Tidak seperti planet-planet tetangga kita, beberapa satelit mereka memiliki banyak air dalam bentuk cair. Satelit Jupiter, Europa, misalnya, diperkirakan memiliki lebih banyak air daripada jumlah keseluruhan air dari semua samudra yang ada di bumi.
Perairan ini - dan semua kehidupan di dalamnya - terlindung dari radiasi luar angkasa dan hujan asteroid karena tertutupo lapisan permukaan es setebal beberapa kilometer.
Penemuan gumpalan air yang menyembur dari dalam satelit Saturnus, Enceladus, dan juga Europa, mengindikasikan bahwa kedua satelit ini mungkin memiliki lapisan interior yang dapat menampung lautan air.
Air ini bukan dihangatkan oleh matahari, melainkan oleh dinamo internal yang dimotori pembusukan radioaktif pada lapisan inti satelit, atau melalui pemanasan gelombang yang dihasilkan oleh daya tarik gravitasi planet yang mereka orbiti.
Sekarang terdapat bukti yang menunjukkan adanya lautan air di beberapa satelit, termasuk Europa, Enceladus, Callisto dan Ganymede.
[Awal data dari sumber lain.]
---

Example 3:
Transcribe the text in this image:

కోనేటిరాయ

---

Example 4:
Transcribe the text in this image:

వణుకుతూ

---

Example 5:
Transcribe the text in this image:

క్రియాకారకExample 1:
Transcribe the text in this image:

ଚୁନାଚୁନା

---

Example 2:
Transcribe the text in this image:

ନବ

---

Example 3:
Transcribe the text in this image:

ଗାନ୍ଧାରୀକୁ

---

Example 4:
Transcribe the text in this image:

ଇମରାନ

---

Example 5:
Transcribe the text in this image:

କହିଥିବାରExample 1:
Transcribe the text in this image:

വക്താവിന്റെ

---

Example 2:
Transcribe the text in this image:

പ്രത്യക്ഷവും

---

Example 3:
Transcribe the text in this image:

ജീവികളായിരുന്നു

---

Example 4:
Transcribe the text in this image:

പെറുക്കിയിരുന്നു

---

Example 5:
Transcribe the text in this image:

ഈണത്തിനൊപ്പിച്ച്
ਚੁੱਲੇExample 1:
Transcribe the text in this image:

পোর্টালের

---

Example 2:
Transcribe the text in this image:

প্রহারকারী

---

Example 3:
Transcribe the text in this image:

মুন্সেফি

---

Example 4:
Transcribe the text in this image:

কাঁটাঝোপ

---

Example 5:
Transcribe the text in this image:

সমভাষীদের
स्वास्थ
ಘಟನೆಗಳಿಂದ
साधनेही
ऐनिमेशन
Salah satu hasil penelitian yang dipublikasikan pada Juni lalu memperkirakan bahwa lautan Enceladus berusia sekitar satu miliar tahun.
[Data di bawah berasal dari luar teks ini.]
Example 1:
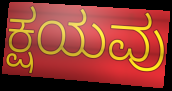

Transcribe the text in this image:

ಕ್ಷಯವು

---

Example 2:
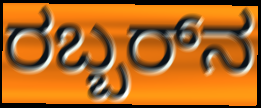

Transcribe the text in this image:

ರಬ್ಬರ್‌ನ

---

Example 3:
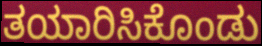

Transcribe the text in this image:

ತಯಾರಿಸಿಕೊಂಡು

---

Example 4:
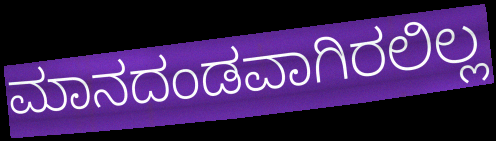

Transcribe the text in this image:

ಮಾನದಂಡವಾಗಿರಲಿಲ್ಲ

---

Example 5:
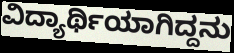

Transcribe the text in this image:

ವಿದ್ಯಾರ್ಥಿಯಾಗಿದ್ದನು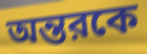
অন্তরকে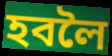
হবলৈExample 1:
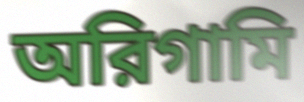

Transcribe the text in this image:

অরিগামি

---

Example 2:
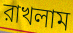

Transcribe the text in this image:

রাখলাম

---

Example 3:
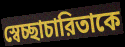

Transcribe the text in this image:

স্বেচ্ছাচারিতাকে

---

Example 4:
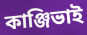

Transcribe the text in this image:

কাঞ্জিভাই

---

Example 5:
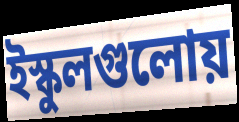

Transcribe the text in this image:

ইস্কুলগুলোয়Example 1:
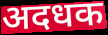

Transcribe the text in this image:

अदधक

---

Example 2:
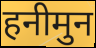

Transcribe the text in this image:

हनीमुन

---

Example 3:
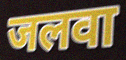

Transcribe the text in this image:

जलवा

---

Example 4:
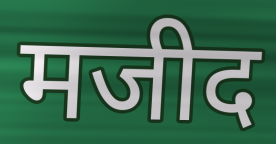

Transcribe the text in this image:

मजीद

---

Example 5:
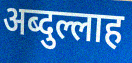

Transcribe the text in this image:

अब्दुल्लाह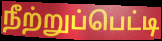
நீற்றுப்பெட்டி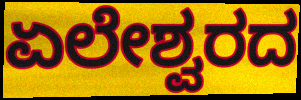
ಏಲೇಶ್ವರದ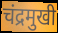
चंद्रमुखीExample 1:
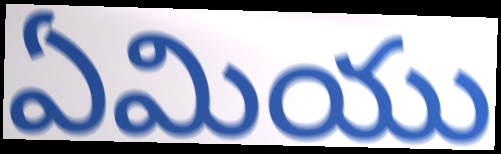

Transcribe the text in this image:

ఏమియు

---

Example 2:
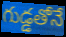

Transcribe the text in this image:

గుడ్డతోనే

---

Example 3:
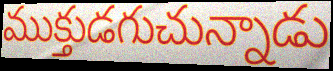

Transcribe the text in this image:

ముక్తుడగుచున్నాడు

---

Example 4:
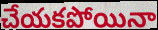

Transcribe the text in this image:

చేయకపోయినా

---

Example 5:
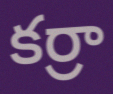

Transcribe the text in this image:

కర్రాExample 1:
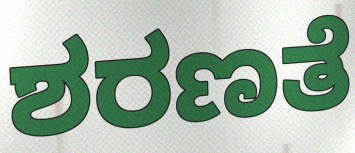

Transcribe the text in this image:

ಶರಣತೆ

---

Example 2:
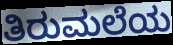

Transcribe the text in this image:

ತಿರುಮಲೆಯ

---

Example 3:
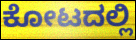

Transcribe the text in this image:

ಕೋಟದಲ್ಲಿ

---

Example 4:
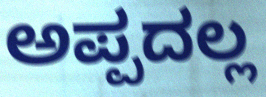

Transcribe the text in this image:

ಅಪ್ಪದಲ್ಲ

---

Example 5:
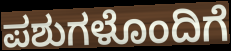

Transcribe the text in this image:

ಪಶುಗಳೊಂದಿಗೆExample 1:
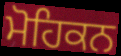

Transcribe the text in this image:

ਮੋਹਿਕਨ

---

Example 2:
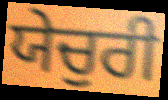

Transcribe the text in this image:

ਯੇਚੁਰੀ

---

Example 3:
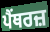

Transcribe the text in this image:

ਪੈਂਥਰਜ਼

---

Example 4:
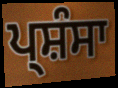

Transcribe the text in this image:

ਪ੍ਸ਼ੰਸਾ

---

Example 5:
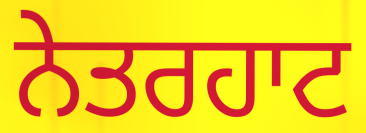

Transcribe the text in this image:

ਨੇਤਰਹਾਟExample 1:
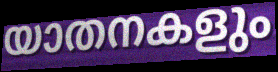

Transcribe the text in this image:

യാതനകളും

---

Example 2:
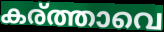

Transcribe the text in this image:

കര്ത്താവെ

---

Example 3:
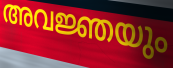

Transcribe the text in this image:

അവജ്ഞയും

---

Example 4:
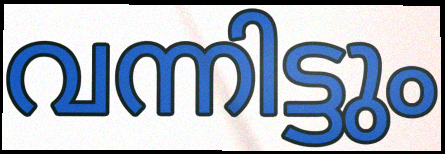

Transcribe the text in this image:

വന്നിട്ടും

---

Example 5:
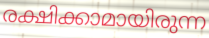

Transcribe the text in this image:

രക്ഷിക്കാമായിരുന്ന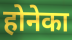
होनेका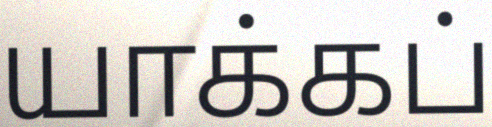
யாக்கப்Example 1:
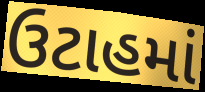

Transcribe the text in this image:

ઉટાહમાં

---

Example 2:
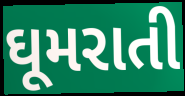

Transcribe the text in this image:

ઘૂમરાતી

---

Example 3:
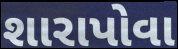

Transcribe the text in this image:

શારાપોવા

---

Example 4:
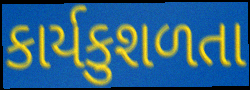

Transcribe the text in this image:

કાર્યકુશળતા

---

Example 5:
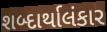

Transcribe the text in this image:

શબ્દાર્થાલંકાર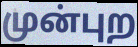
முன்புற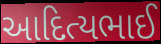
આદિત્યભાઈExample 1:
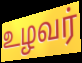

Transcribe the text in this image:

உழவர்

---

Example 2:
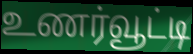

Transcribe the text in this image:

உணர்வூட்டி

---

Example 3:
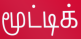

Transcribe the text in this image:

மூட்டிக்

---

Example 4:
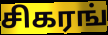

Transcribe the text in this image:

சிகரங்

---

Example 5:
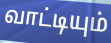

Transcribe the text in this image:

வாட்டியும்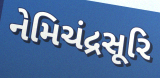
નેમિચંદ્રસૂરિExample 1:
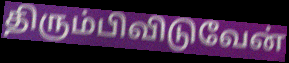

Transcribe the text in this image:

திரும்பிவிடுவேன்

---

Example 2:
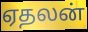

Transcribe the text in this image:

ஏதலன்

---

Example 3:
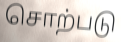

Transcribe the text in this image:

சொற்படு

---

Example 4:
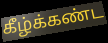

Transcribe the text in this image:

கீழ்க்கண்ட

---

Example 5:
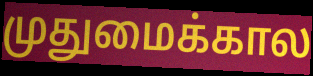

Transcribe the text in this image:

முதுமைக்கால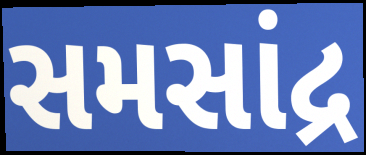
સમસાંદ્ર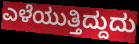
ಎಳೆಯುತ್ತಿದ್ದುದು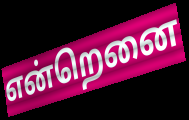
என்றெனைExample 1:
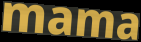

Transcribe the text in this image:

mama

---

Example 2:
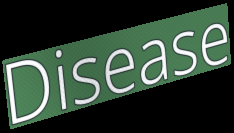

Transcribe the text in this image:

Disease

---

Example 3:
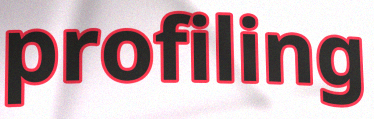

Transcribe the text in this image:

profiling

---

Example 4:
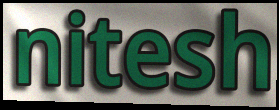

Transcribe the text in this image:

nitesh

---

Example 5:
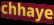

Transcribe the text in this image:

chhaye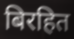
बिरहितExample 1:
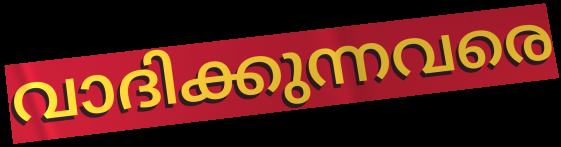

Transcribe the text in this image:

വാദിക്കുന്നവരെ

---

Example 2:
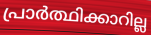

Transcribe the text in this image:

പ്രാർത്ഥിക്കാറില്ല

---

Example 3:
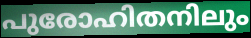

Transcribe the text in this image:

പുരോഹിതനിലും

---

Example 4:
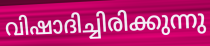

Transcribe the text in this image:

വിഷാദിച്ചിരിക്കുന്നു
Penelitian lain bahkan mengungkapkan usianya mungkin sudah beberapa miliar tahun - waktu yang lebih dari cukup bagi kehidupan untuk berevolusi.
Lautan itu diperkirakan asin dan mengandung natrium klorida layaknya lautan di Bumi, yang merupakan faktor pendukung lain bagi terciptanya kehidupan yang mirip dengan di Bumi.
Selain itu, terdapat kemungkinan adanya pertemuan antara air dan lapisan berbatu di bawah lautan - bahan-bahan utama pencipta reaksi kimiawi yang menarik, yang menurut para ilmuwan mengarah pada asal usul kehidupan di Bumi.
Pesawat ruang angkasa dari misi Cassini milik NASA, misalnya, mendeteksi molekul-molekul dalam gumpalan air Enceladus yang mengisyaratkan adanya lubang hidrotermal di dasar laut satelit.
Lubang serupa juga terdapat di lautan dalam Bumi, tempat magma bertemu dengan air garam dan menghasilkan panas, bahan kimia, dan substrat atau senyawa kimia yang membantu proses kimiawi kompleks.
Menurut beberapa ilmuwan, proses ini diperlukan agar bentuk kehidupan dapat berevolusi untuk pertama kalinya di planet kita. Jauh di bawah permukaan laut planet Bumi, tidak ada sinar matahari yang bisa tembus, seperti halnya di lautan satelit milik Jupiter dan Saturnus.
Namun bukan berarti tidak ada kehidupan. Justru, di Bumi, lubang hidrotermal semacam itu sarat dengan kehidupan.
Sekitar 20 tahun yang lalu, film dokumenter BBC berjudul Natural History of an Alien mengungkapkan bahwa seluruh ekosistem di Europa mungkin berada di sekitar lubang termal di laut dalamnya.
Sekelompok ilmuwan menyatakan bahwa bakteri akan membentuk dasar rantai makanan, menggunakan kemosintesis untuk mengekstrak energi dari lubang yang ada, dan membangun tabung-tabung berkilometer di atas dasar laut.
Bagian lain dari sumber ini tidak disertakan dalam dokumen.